→ **WRITTEN TASK**: Reproduce every line of the records below verbatim, leaving out the pictures.

======== EXCERPTED RECORDS ========

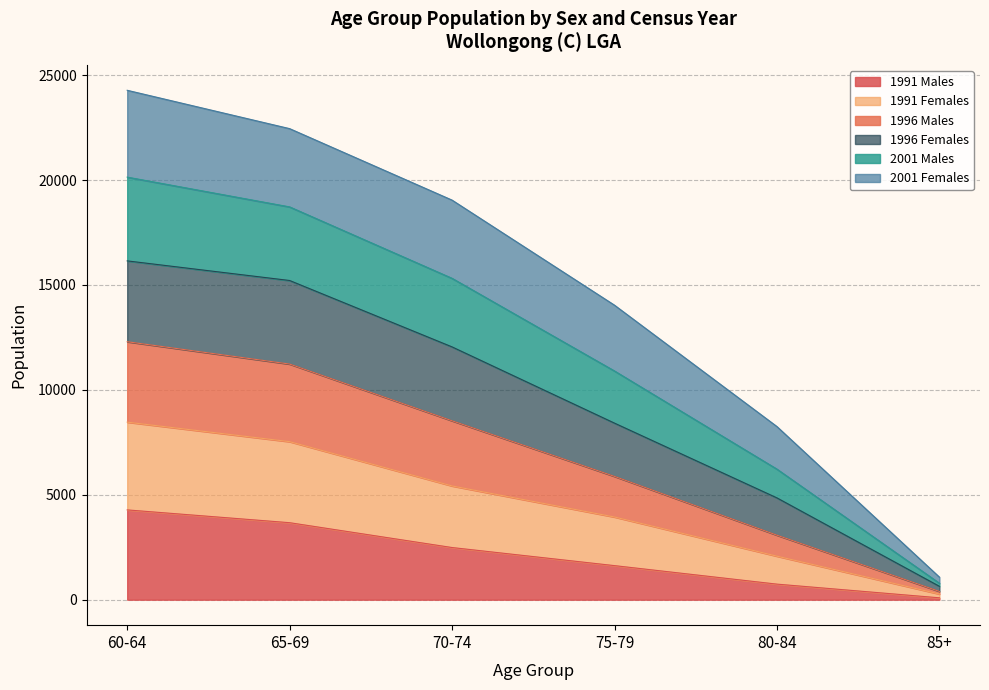

True or false: 1991 Males and 1996 Males cross at least once.

False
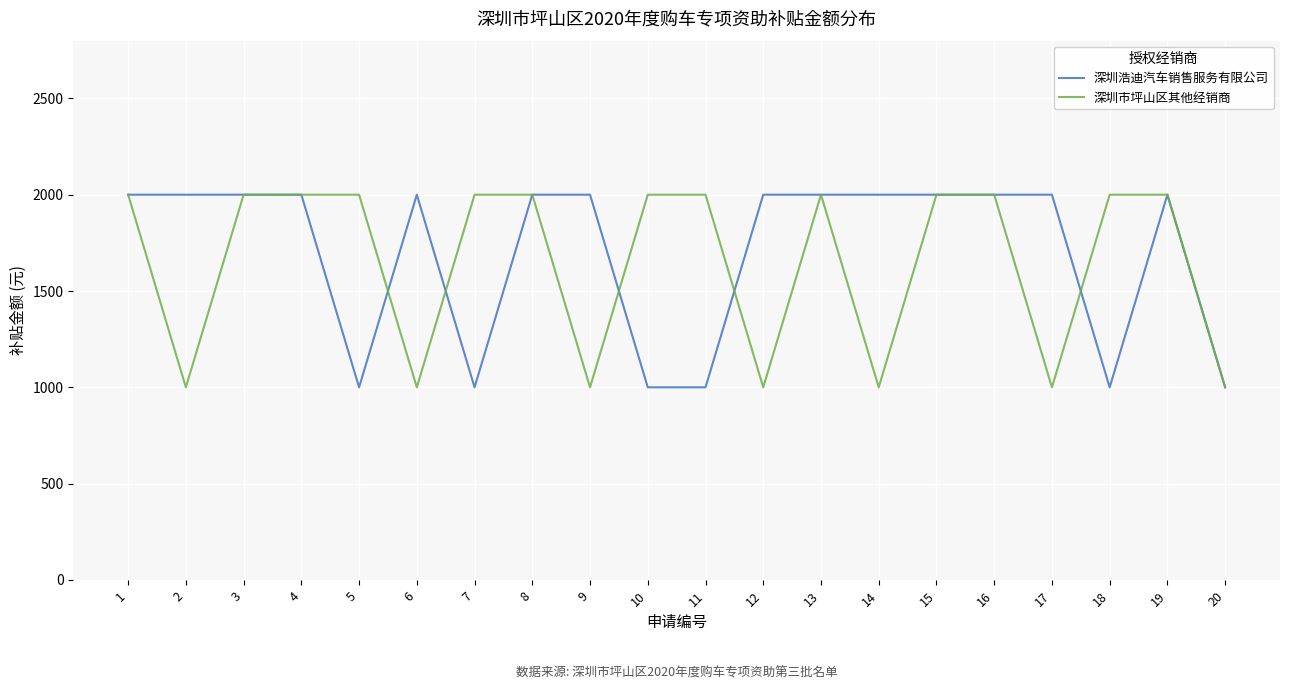

Rank the series at 18 from highest to lowest value.

深圳市坪山区其他经销商, 深圳浩迪汽车销售服务有限公司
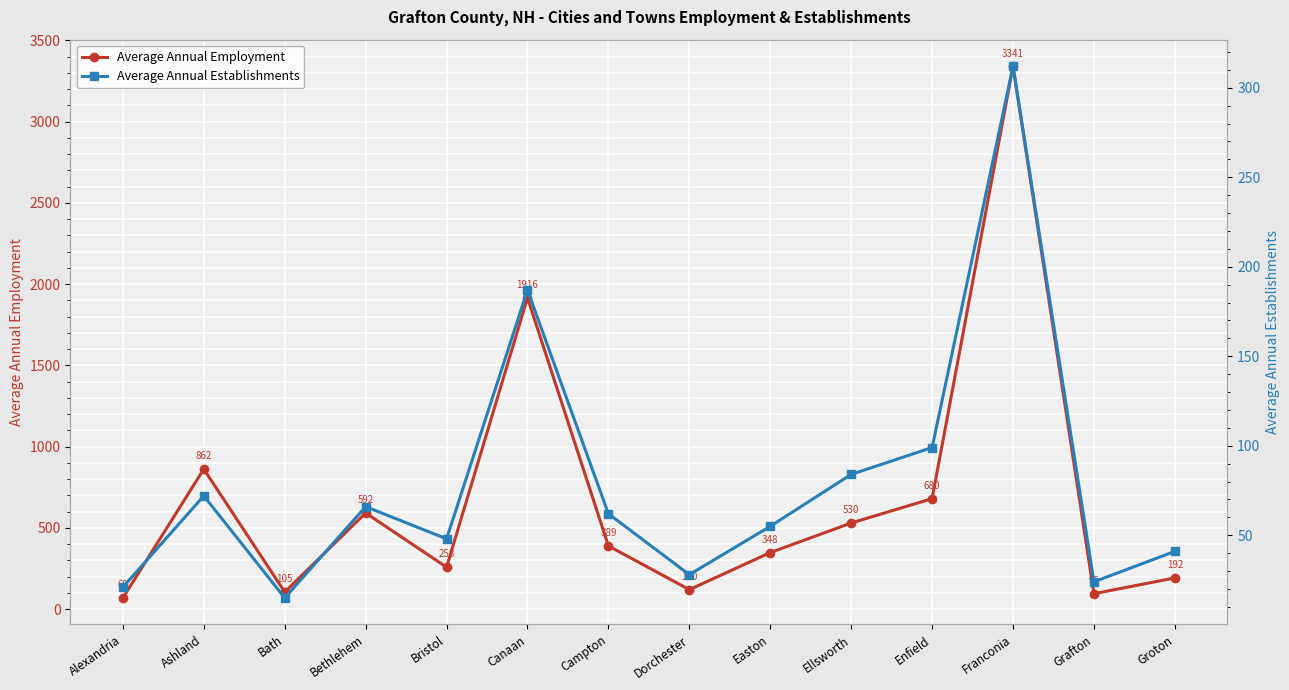

Reading left to right, list all the values displayed in this chart.

Average Annual Employment: 69	862	105	592	258	1916	389	120	348	530	680	3341	95	192
Average Annual Establishments: 21	72	15	66	48	187	62	28	55	84	99	312	24	41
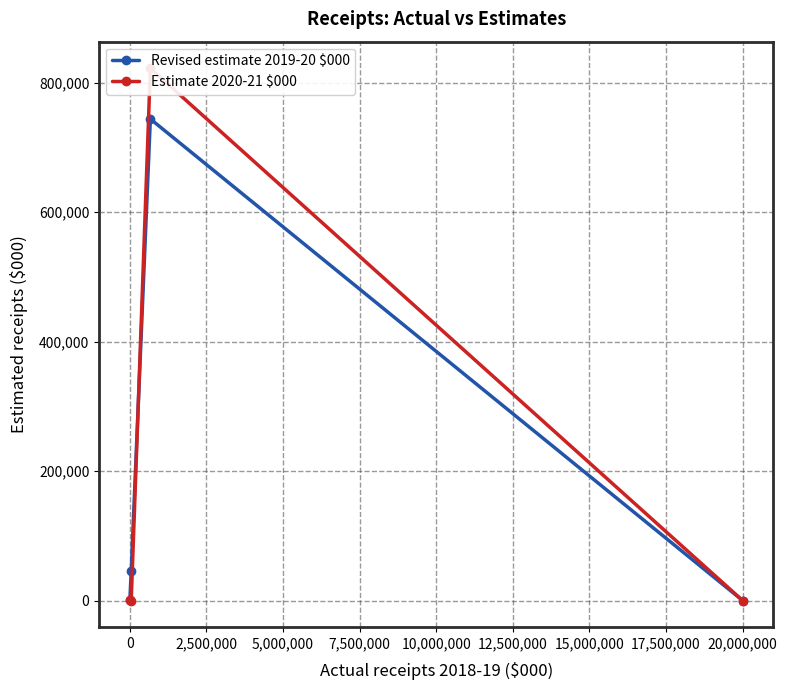

True or false: Revised estimate 2019-20 $000 has more than 1 interior local peaks.

False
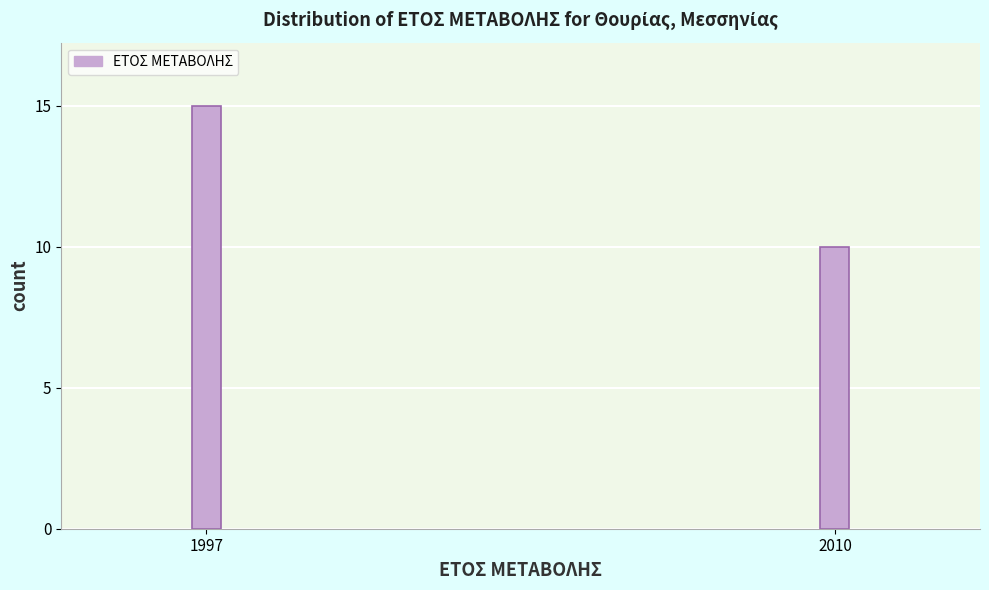

Reading right to left, extract all data points from this chart.

2010=10	1997=15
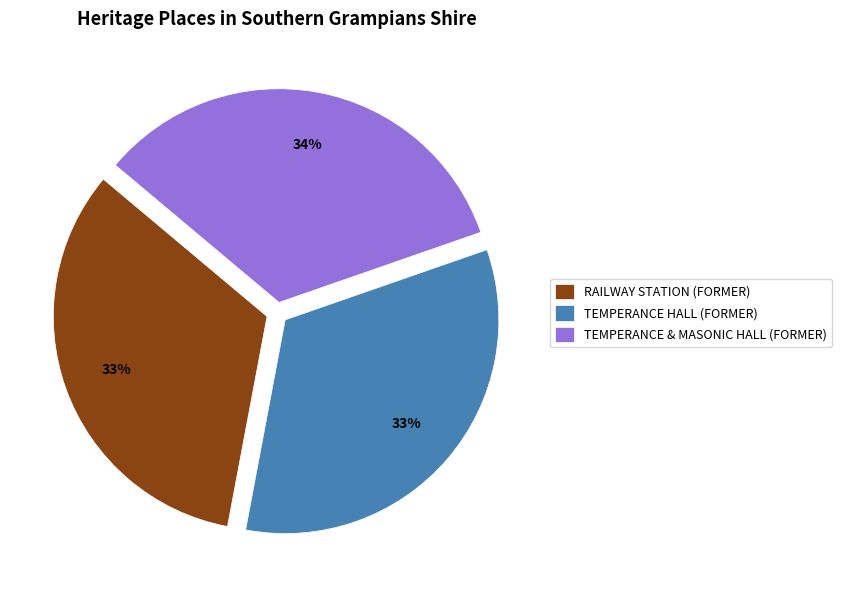

Approximately how many times larger is the value at TEMPERANCE & MASONIC HALL (FORMER) compared to TEMPERANCE HALL (FORMER)?

1.0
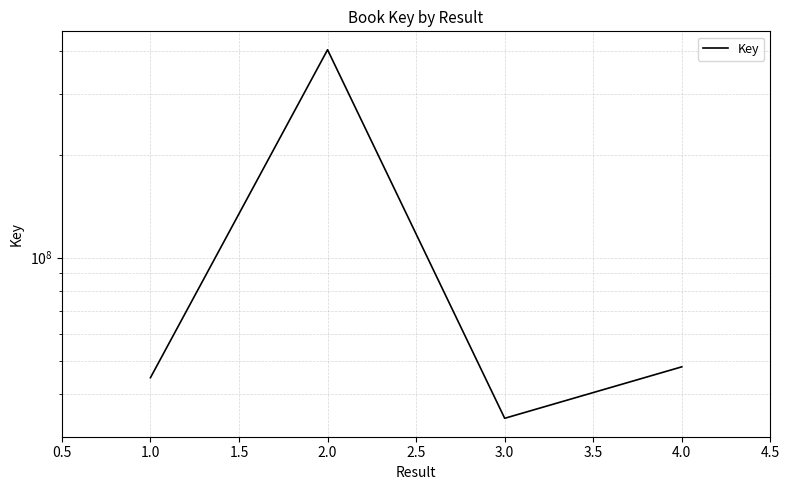

True or false: there are more than 2 points higher than both neighbors.

False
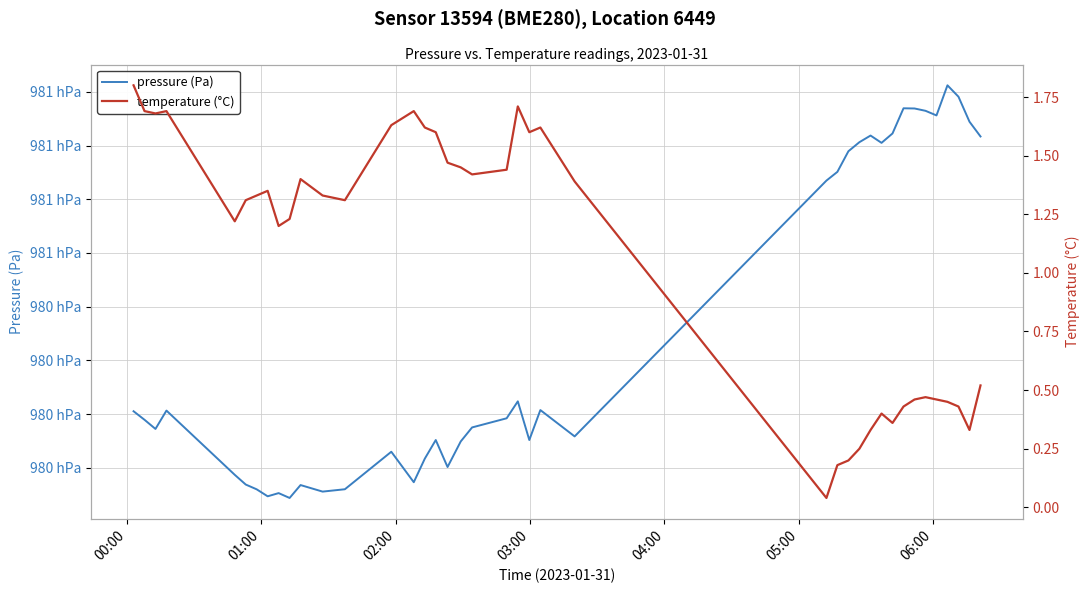

True or false: temperature (°C) has more than 2 interior local peaks.

True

========

→ **PROBLEM SOLUTION**:
True or false: 1991 Males and 1996 Males cross at least once.

False

Rank the series at 18 from highest to lowest value.

深圳市坪山区其他经销商, 深圳浩迪汽车销售服务有限公司

Reading left to right, list all the values displayed in this chart.

Average Annual Employment: 69	862	105	592	258	1916	389	120	348	530	680	3341	95	192
Average Annual Establishments: 21	72	15	66	48	187	62	28	55	84	99	312	24	41

True or false: Revised estimate 2019-20 $000 has more than 1 interior local peaks.

False

Reading right to left, extract all data points from this chart.

2010=10	1997=15

Approximately how many times larger is the value at TEMPERANCE & MASONIC HALL (FORMER) compared to TEMPERANCE HALL (FORMER)?

1.0

True or false: there are more than 2 points higher than both neighbors.

False

True or false: temperature (°C) has more than 2 interior local peaks.

True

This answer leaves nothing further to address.